Services aux entreprises : les activités de conseil et prestations administratives enregistrent un bond de +22,1 %, signe que même les structures d’accompagnement manquent de résilience.
Construction : secteur déjà fragilisé par l’augmentation des coûts des matériaux et des retards de chantiers, il concentre un quart des faillites avec une hausse de +8 %.
À l’inverse, le commerce fait preuve d’une résilience relative, malgré une hausse limitée à +3,5 %. Mais cette résistance masque une situation précaire : beaucoup de commerces de proximité survivent grâce à des aides publiques ou à des trésoreries tendues.
Comme le souligne l’IEDOM, cette dynamique met en lumière « la persistance de déséquilibres structurels, aggravés par un contexte inflationniste et des coûts d’importation élevés ».
📊 La Guyane explose, La Réunion résiste
L’augmentation des procédures ne frappe pas tous les territoires avec la même intensité :
Guadeloupe : envolée de +28,5 %, avec un tissu économique fragilisé dans le commerce, la restauration et le conseil.
Guyane : situation critique, avec une hausse spectaculaire de +125,5 %, principalement tirée par le secteur du BTP.
Martinique : progression plus modérée (+8,8 %), mais toujours supérieure à la moyenne métropolitaine.

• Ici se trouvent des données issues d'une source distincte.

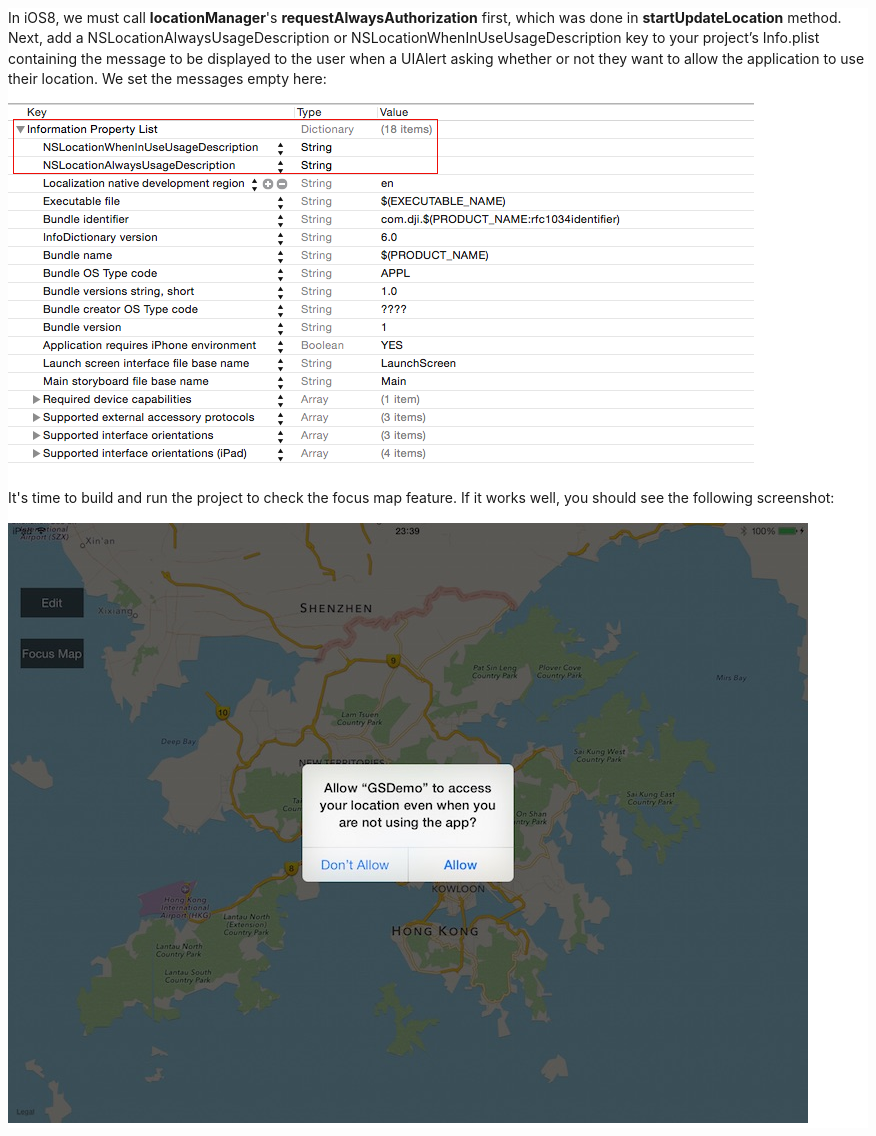 In iOS8, we must call **locationManager**'s **requestAlwaysAuthorization** first, which was done in **startUpdateLocation** method. Next, add a NSLocationAlwaysUsageDescription or NSLocationWhenInUseUsageDescription key to your project’s Info.plist containing the message to be displayed to the user when a UIAlert asking whether or not they want to allow the application to use their location. We set the messages empty here:

![infoPlist](../../images/infoPlist.png)

It's time to build and run the project to check the focus map feature. If it works well, you should see the following screenshot:

![coreLocation1](../../images/coreLocation1.jpg)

Polynésie française et Nouvelle-Calédonie : reprise des difficultés après plusieurs trimestres de recul.
La Réunion : exception relative, avec une hausse limitée à +3 % et 1 054 procédures sur l’année. L’île connaît un cinquième trimestre consécutif de ralentissement, après un pic fin 2024. Toutefois, la pression reste forte, en particulier dans le commerce et le bâtiment.
Mayotte : seul territoire à contre-courant, avec un recul de -17,4 %, mais un nombre de procédures marginal (38).
Ces disparités illustrent la fragilité structurelle des économies ultramarines, où la dépendance aux importations, la volatilité du tourisme et le coût de l’énergie pèsent plus lourdement qu’en métropole.
👁️ L’œil de l’expert : diversifier et sécuriser
La montée continue des défaillances en Outre-mer traduit une réalité : les plans de soutien ne suffisent plus à compenser les fragilités structurelles. Les chiffres de l’IEDOM/IEOM démontrent un décalage avec l’Hexagone, où la hausse des faillites tend à ralentir.
Pour un économiste, deux défis émergent :
La diversification économique : réduire la dépendance au tourisme et à la construction afin de limiter l’exposition aux chocs.
La sécurisation des trésoreries : faciliter l’accès au crédit et prolonger certains dispositifs de soutien pour éviter une vague de fermetures.
Sans mesures ciblées, le risque est celui d’une déstructuration du tissu économique ultramarin, avec un impact direct sur l’emploi et les finances locales.